Solange Firmino

Professora do Ensino Fundamental e de Língua Portuguesa e Literatura do Ensino Médio. Escritora, pesquisadora. Estudou Cultura Greco-romana na UERJ com Junito Brandão, um dos maiores especialistas do país em Mitologia.

Mito em contexto - Coluna 50
(Próxima:20/7)

O belo Adônis

Adônis aparece desde a Antigüidade relacionado a mitos vegetais e agrícolas e como modelo de beleza masculina. Em uma das lendas sobre sua origem, era filho da relação incestuosa entre Mirra e o pai Cíniras, rei de Chipre. Outra lenda diz que era filho de Smirna (Mirra) e Téias, rei da Assíria. Em todas elas, a rainha teria ofendido Afrodite, a bela deusa do amor, ao dizer que a filha era mais bonita do que a deusa.

De acordo com o castigo ditado pela deusa, Mirra desejou o pai e, com a ajuda de uma criada, uniu-se a ele por doze noites seguidas. Na última noite o rei percebeu o acontecido e perseguiu a filha. A jovem buscou refúgio na floresta e Afrodite, compadecida com seu sofrimento, metamorfoseou-a na árvore de mirra. Meses depois a casca da mirra inchou e se abriu, nascendo Adônis, ou o próprio rei abriu a casca da árvore para retirar o filho e neto. Outra lenda diz que um javali despedaçou a árvore com os dentes para fazer nascer a criança.

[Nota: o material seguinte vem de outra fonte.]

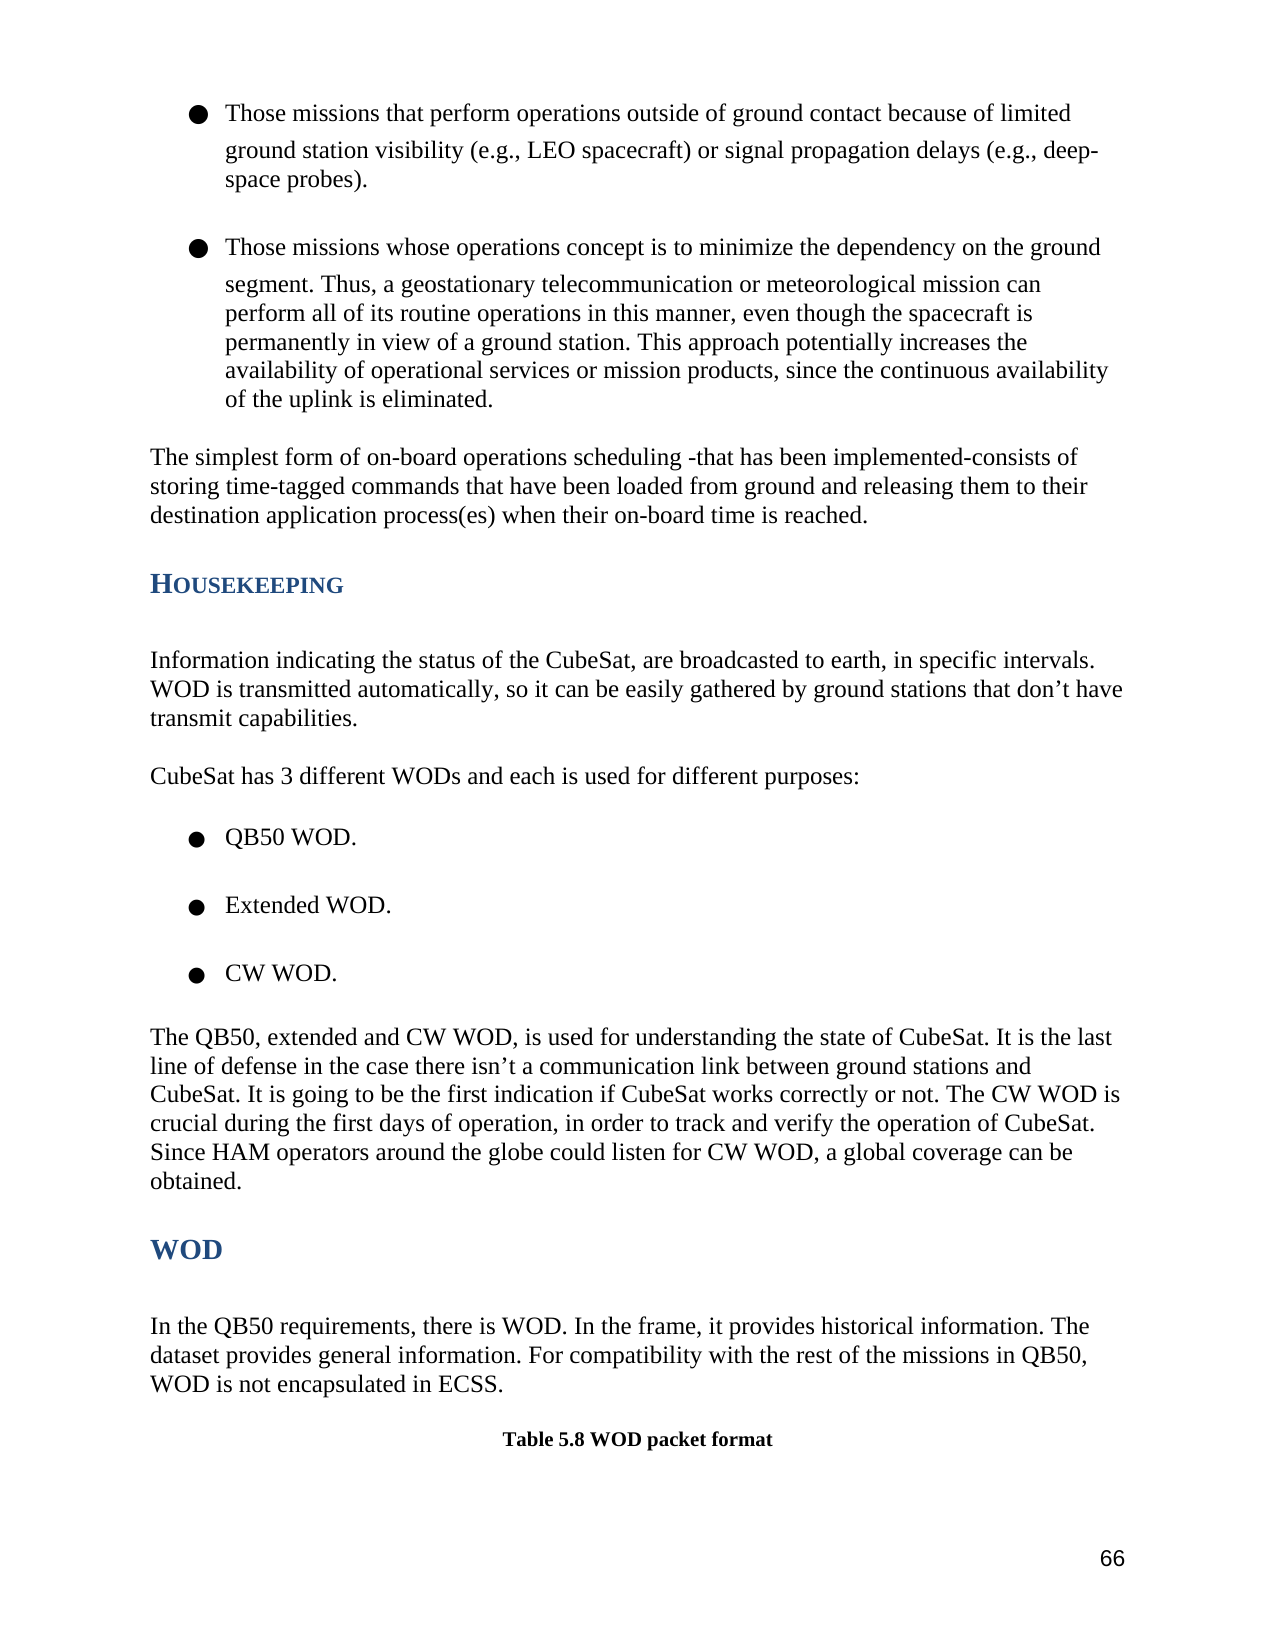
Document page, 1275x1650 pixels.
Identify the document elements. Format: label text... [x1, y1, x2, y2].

list QB50 WOD. [187, 815, 1125, 857]
text Information indicating the status of the CubeSat, are broadcasted to earth, in specific intervals. WOD is transmitted automatically, so it can be easily gathered by ground stations that don’t have transmit capabilities. [150, 646, 1125, 732]
text CubeSat has 3 different WODs and each is used for different purposes: [150, 761, 1125, 790]
list Those missions that perform operations outside of ground contact because of limited ground station visibility (e.g., LEO spacecraft) or signal propagation delays (e.g., deep-space probes). [187, 84, 1125, 193]
text The QB50, extended and CW WOD, is used for understanding the state of CubeSat. It is the last line of defense in the case there isn’t a communication link between ground stations and CubeSat. It is going to be the first indication if CubeSat works correctly or not. The CW WOD is crucial during the first days of operation, in order to track and verify the operation of CubeSat. Since HAM operators around the globe could listen for CW WOD, a global coverage can be obtained. [150, 1022, 1125, 1194]
text The simplest form of on-board operations scheduling -that has been implemented-consists of storing time-tagged commands that have been loaded from ground and releasing them to their destination application process(es) when their on-board time is reached. [150, 442, 1125, 528]
list CW WOD. [187, 950, 1125, 993]
list Extended WOD. [187, 882, 1125, 925]
text In the QB50 requirements, there is WOD. In the frame, it provides historical information. The dataset provides general information. For compatibility with the rest of the missions in QB50, WOD is not encapsulated in ECSS. [150, 1311, 1125, 1398]
text Table 5.8 WOD packet format [150, 1427, 1125, 1451]
list Those missions whose operations concept is to minimize the dependency on the ground segment. Thus, a geostationary telecommunication or meteorological mission can perform all of its routine operations in this manner, even though the spacecraft is permanently in view of a ground station. This approach potentially increases the availability of operational services or mission products, since the continuous availability of the uplink is eliminated. [187, 218, 1125, 413]
subtitle Housekeeping [150, 566, 1089, 599]
subtitle WOD [150, 1232, 1089, 1266]
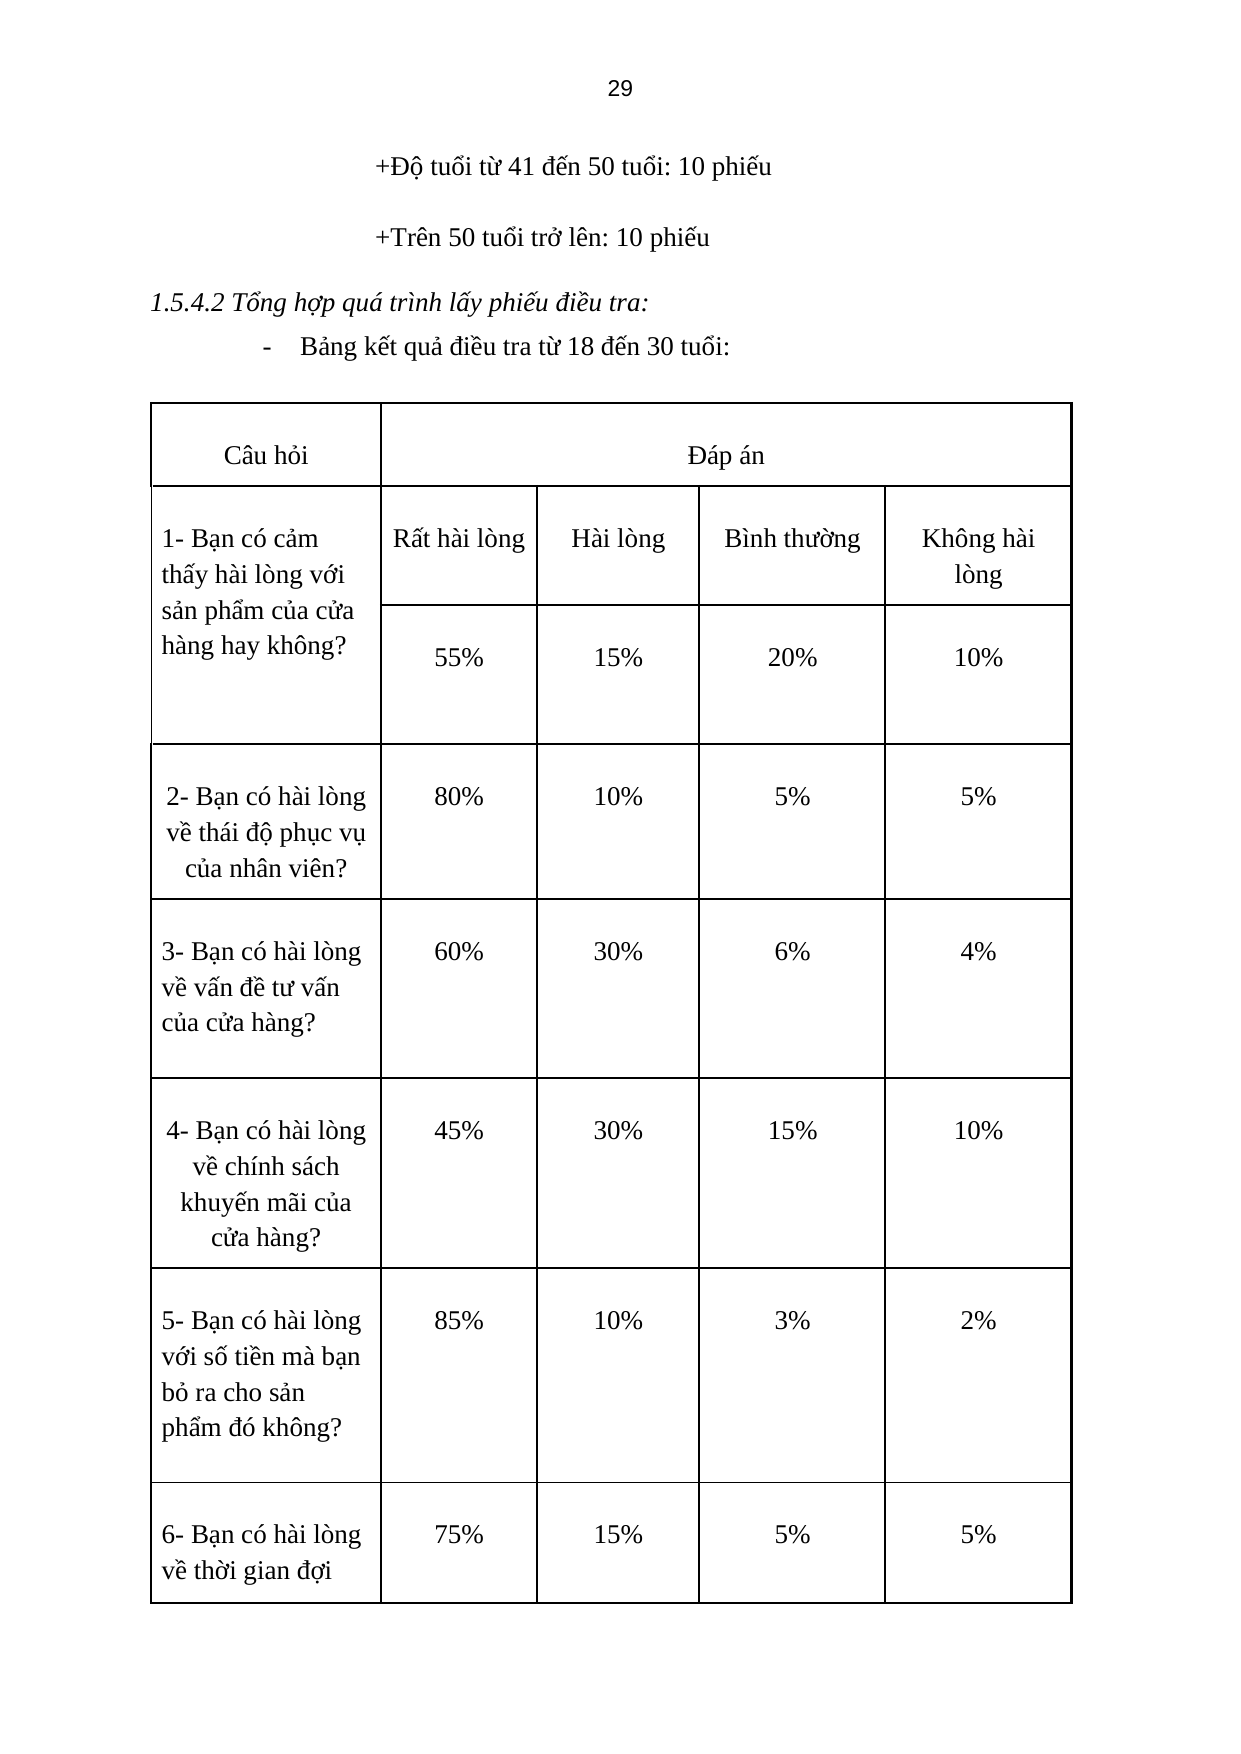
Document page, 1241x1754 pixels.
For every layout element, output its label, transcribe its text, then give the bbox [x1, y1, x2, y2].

table_cell 5% [700, 1483, 884, 1602]
table_cell Không hài lòng [886, 487, 1070, 603]
table_cell 4- Bạn có hài lòng về chính sách khuyến mãi của cửa hàng? [152, 1079, 380, 1267]
table_cell 10% [886, 1079, 1070, 1267]
table_cell 30% [538, 1079, 698, 1267]
table_header Câu hỏi [152, 404, 380, 485]
table_cell 30% [538, 900, 698, 1077]
table_cell 2% [886, 1269, 1070, 1482]
subtitle 1.5.4.2 Tổng hợp quá trình lấy phiếu điều tra: [150, 286, 1090, 317]
table_cell 75% [382, 1483, 536, 1602]
list Bảng kết quả điều tra từ 18 đến 30 tuổi: [262, 330, 1090, 362]
table_cell Rất hài lòng [382, 487, 536, 603]
table_cell 55% [382, 606, 536, 743]
table_cell Hài lòng [538, 487, 698, 603]
table_cell 5% [886, 1483, 1070, 1602]
table_cell 2- Bạn có hài lòng về thái độ phục vụ của nhân viên? [152, 744, 380, 897]
table_cell 15% [538, 606, 698, 743]
table_header Đáp án [382, 404, 1070, 485]
table_cell 20% [700, 606, 884, 743]
table_cell 10% [886, 606, 1070, 743]
table_cell Bình thường [700, 487, 884, 603]
table_cell 3% [700, 1269, 884, 1482]
table_cell 85% [382, 1269, 536, 1482]
table_cell 3- Bạn có hài lòng về vấn đề tư vấn của cửa hàng? [152, 900, 380, 1077]
text +Trên 50 tuổi trở lên: 10 phiếu [300, 221, 1090, 253]
table_cell 6% [700, 900, 884, 1077]
text +Độ tuổi từ 41 đến 50 tuổi: 10 phiếu [150, 150, 1090, 181]
table_cell 10% [538, 1269, 698, 1482]
table_cell 15% [700, 1079, 884, 1267]
table_cell 45% [382, 1079, 536, 1267]
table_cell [152, 1483, 380, 1602]
table_cell 1- Bạn có cảm thấy hài lòng với sản phẩm của cửa hàng hay không? [152, 486, 380, 743]
table_cell 5% [886, 745, 1070, 897]
table_cell 10% [538, 745, 698, 897]
table_cell 5% [700, 745, 884, 897]
table_cell 4% [886, 900, 1070, 1077]
table_cell 60% [382, 900, 536, 1077]
table_cell 80% [382, 745, 536, 897]
table_cell 5- Bạn có hài lòng với số tiền mà bạn bỏ ra cho sản phẩm đó không? [152, 1269, 380, 1482]
table_cell 15% [538, 1483, 698, 1602]
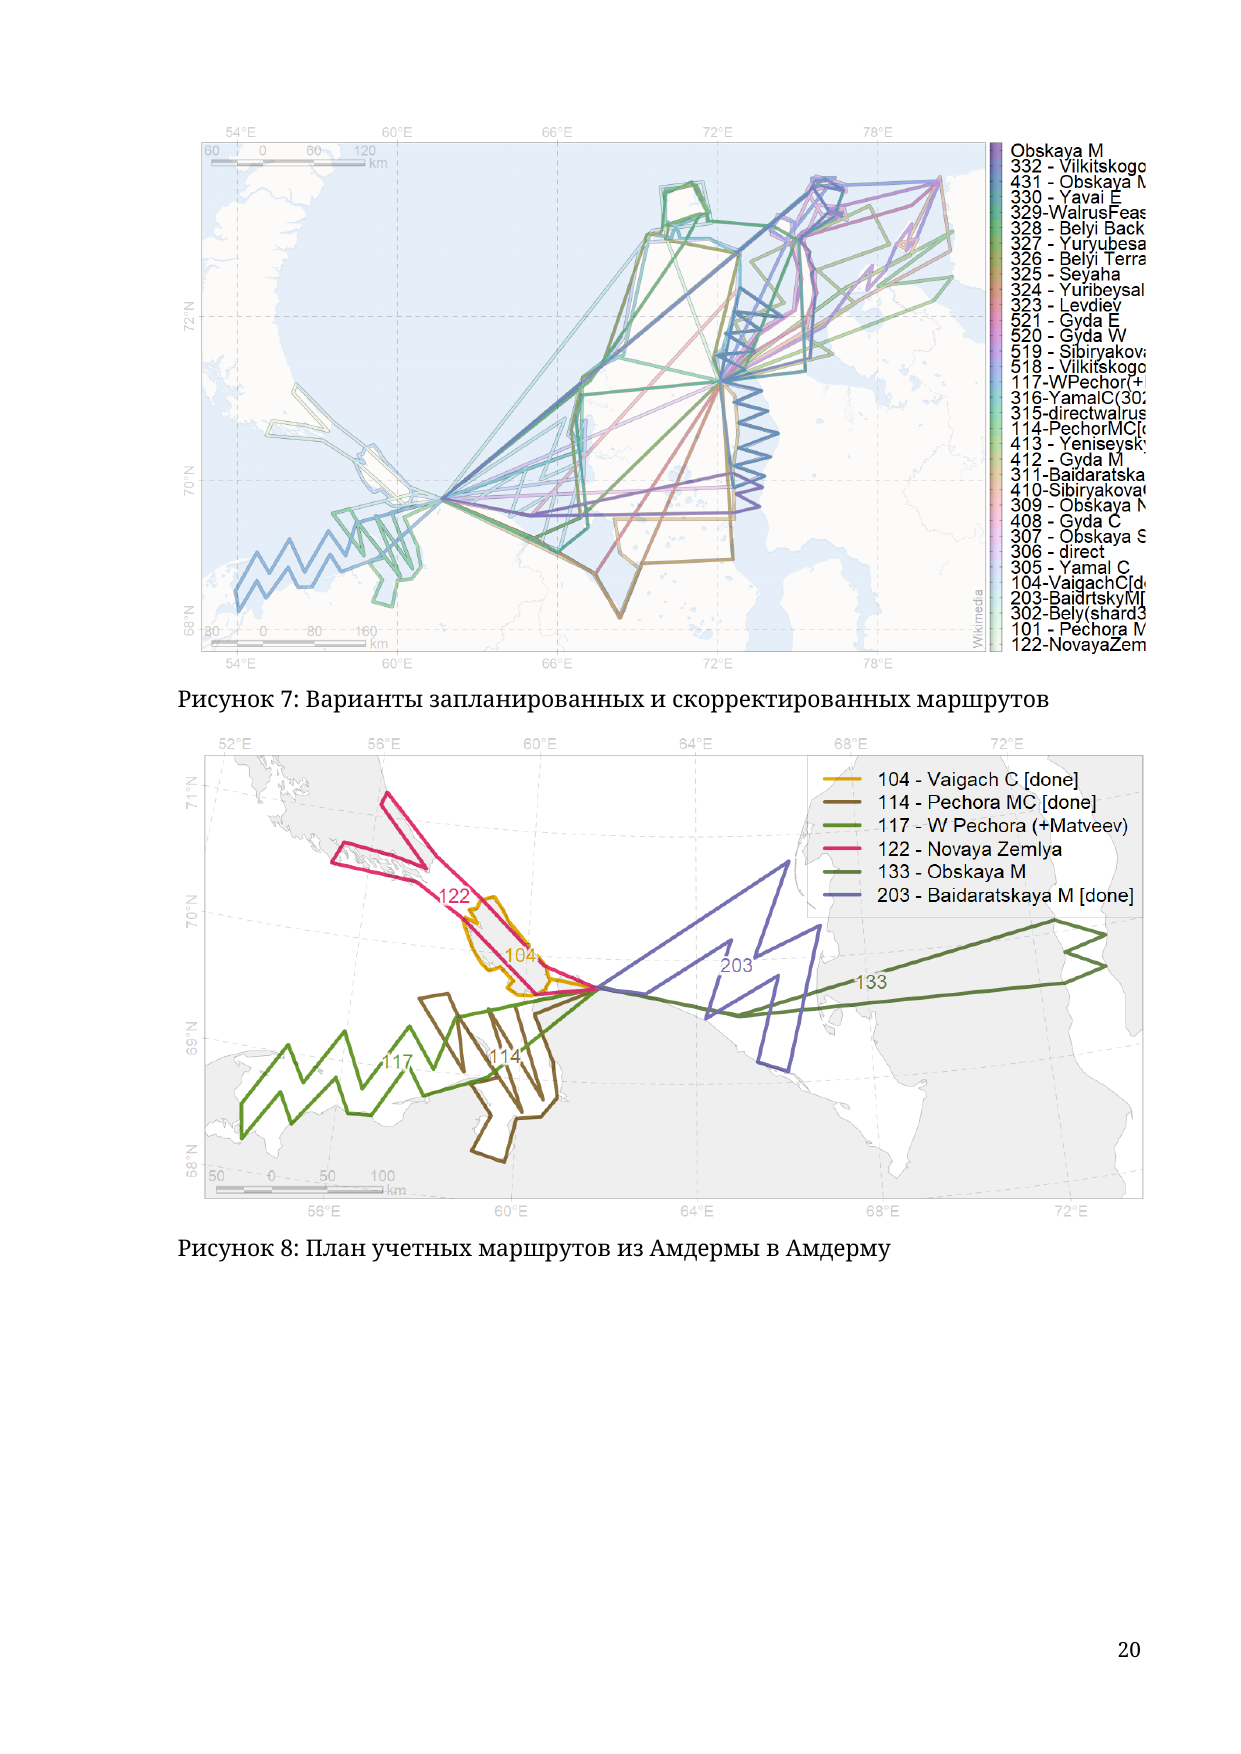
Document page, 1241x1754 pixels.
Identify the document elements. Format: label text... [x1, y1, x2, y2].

picture [180, 124, 1148, 671]
text Рисунок 7: Варианты запланированных и скорректированных маршрутов [177, 683, 1152, 714]
picture [181, 734, 1147, 1220]
text Рисунок 8: План учетных маршрутов из Амдермы в Амдерму [177, 1232, 1152, 1263]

Encantada com a beleza de Adônis, Afrodite o entregou a Perséfone, esposa de Hades, para que o criasse. Igualmente encantada, Perséfone se recusou a devolvê-lo. A disputa entre as duas deusas foi arbitrada por Zeus: Adônis passaria um terço do ano com Perséfone, outro com Afrodite, e o restante dos meses poderia passar onde quisesse. E Adônis passava esse tempo sempre com Afrodite.

O deus da guerra, Ares, também era apaixonado por Afrodite. Querendo eliminar seu adversário, fez com que Adônis quisesse caçar com animais ferozes, até o dia em que foi mortalmente ferido por um javali. Outras versões dizem que a deusa da caça, Ártemis, lançou contra Adônis a fúria de um javali em uma caçada. Outra versão conta que o javali era a personificação do deus Apolo, que queria vingar a morte do filho Erimanto, castigado por Afrodite após vê-la se banhando. Adônis morre em todas as versões.

Afrodite correu para socorrer o amante, mas se feriu. O sangue que escorreu junto com o de Adônis se transformou em rosas vermelhas. Outra versão conta que, a pedido de Afrodite, foi transformado por Zeus em anêmona, uma flor de primavera. Zeus consentiu que o jovem ressuscitasse quatro meses por ano e vivesse ao lado de Afrodite. Da mesma forma, quando passam os quatro meses primaveris, a anêmona fenece e morre.

O mito de Adônis se relaciona com os ritos simbólicos da vegetação, como mostram sua descida ao reino de Perséfone, simbolizando a morte da planta nas entranhas da terra, e a subida para junto de Afrodite, simbolizando a vida. Adônis também é considerado o deus oriental da vegetação, do ciclo da semente que morre e ressuscita. A própria Afrodite teria instituído uma celebração anual na Síria para perpetuar a memória do seu amor oriental. Desse modo, a morte de Adônis era solenemente comemorada no Ocidente e no Oriente.

Os festivais anuais ocorriam em cidades egípcias e gregas durante os rituais fúnebres. As mulheres plantavam sementes de plantas floríferas e regavam com água morna, para que crescessem mais depressa. Isso fazia com que as roseiras dessem flores rapidamente, mas rapidamente feneciam. Eram os chamados Jardins de Adônis.

Em uma ode, o heterônimo de Fernando Pessoa, Ricardo Reis, relembrou tais Jardins quando aconselhou Lídia a aproveitar o momento presente, pois a vida é efêmera como a flor que é colhida: “As rosas amo dos jardins de Adônis,/ Essas volucres amo, Lídia, rosas,/ Que em o dia em que nascem,/ Em esse dia morrem.”